> _PROBLEM TO SOLVE_
Restate each line below word for word, skipping every picture.

╔══

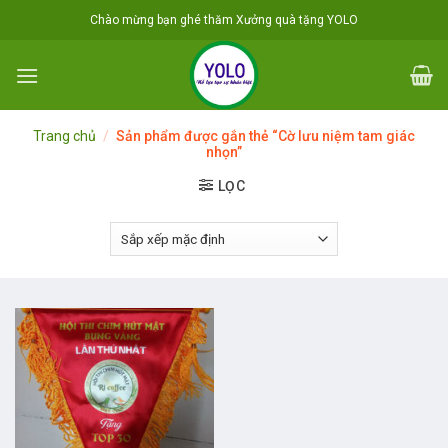
Skip
Chào mừng bạn ghé thăm Xưởng quà tặng YOLO
to
content
Trang chủ
/
Sản phẩm được gắn thẻ “Cờ lưu niệm tam giác
nhọn”
LỌC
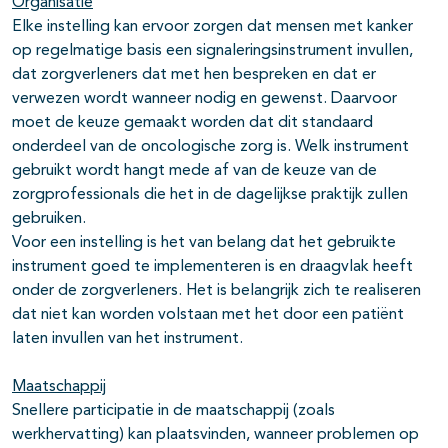
Organisatie
Elke instelling kan ervoor zorgen dat mensen met kanker
op regelmatige basis een signaleringsinstrument invullen,
dat zorgverleners dat met hen bespreken en dat er
verwezen wordt wanneer nodig en gewenst. Daarvoor
moet de keuze gemaakt worden dat dit standaard
onderdeel van de oncologische zorg is. Welk instrument
gebruikt wordt hangt mede af van de keuze van de
zorgprofessionals die het in de dagelijkse praktijk zullen
gebruiken.
Voor een instelling is het van belang dat het gebruikte
instrument goed te implementeren is en draagvlak heeft
onder de zorgverleners. Het is belangrijk zich te realiseren
dat niet kan worden volstaan met het door een patiënt
laten invullen van het instrument.
Maatschappij
Snellere participatie in de maatschappij (zoals
werkhervatting) kan plaatsvinden, wanneer problemen op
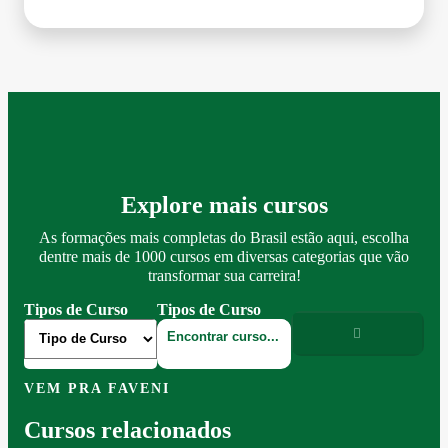
Explore mais cursos
As formações mais completas do Brasil estão aqui, escolha
dentre mais de 1000 cursos em diversas categorias que vão
transformar sua carreira!
Tipos de Curso
Tipos de Curso
VEM PRA FAVENI
Cursos relacionados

╚══

> _OUTPUT BELOW_
Skip
Chào mừng bạn ghé thăm Xưởng quà tặng YOLO
to
content
Trang chủ
/
Sản phẩm được gắn thẻ “Cờ lưu niệm tam giác
nhọn”
LỌC
Organisatie
Elke instelling kan ervoor zorgen dat mensen met kanker
op regelmatige basis een signaleringsinstrument invullen,
dat zorgverleners dat met hen bespreken en dat er
verwezen wordt wanneer nodig en gewenst. Daarvoor
moet de keuze gemaakt worden dat dit standaard
onderdeel van de oncologische zorg is. Welk instrument
gebruikt wordt hangt mede af van de keuze van de
zorgprofessionals die het in de dagelijkse praktijk zullen
gebruiken.
Voor een instelling is het van belang dat het gebruikte
instrument goed te implementeren is en draagvlak heeft
onder de zorgverleners. Het is belangrijk zich te realiseren
dat niet kan worden volstaan met het door een patiënt
laten invullen van het instrument.
Maatschappij
Snellere participatie in de maatschappij (zoals
werkhervatting) kan plaatsvinden, wanneer problemen op
Explore mais cursos
As formações mais completas do Brasil estão aqui, escolha
dentre mais de 1000 cursos em diversas categorias que vão
transformar sua carreira!
Tipos de Curso
Tipos de Curso
VEM PRA FAVENI
Cursos relacionados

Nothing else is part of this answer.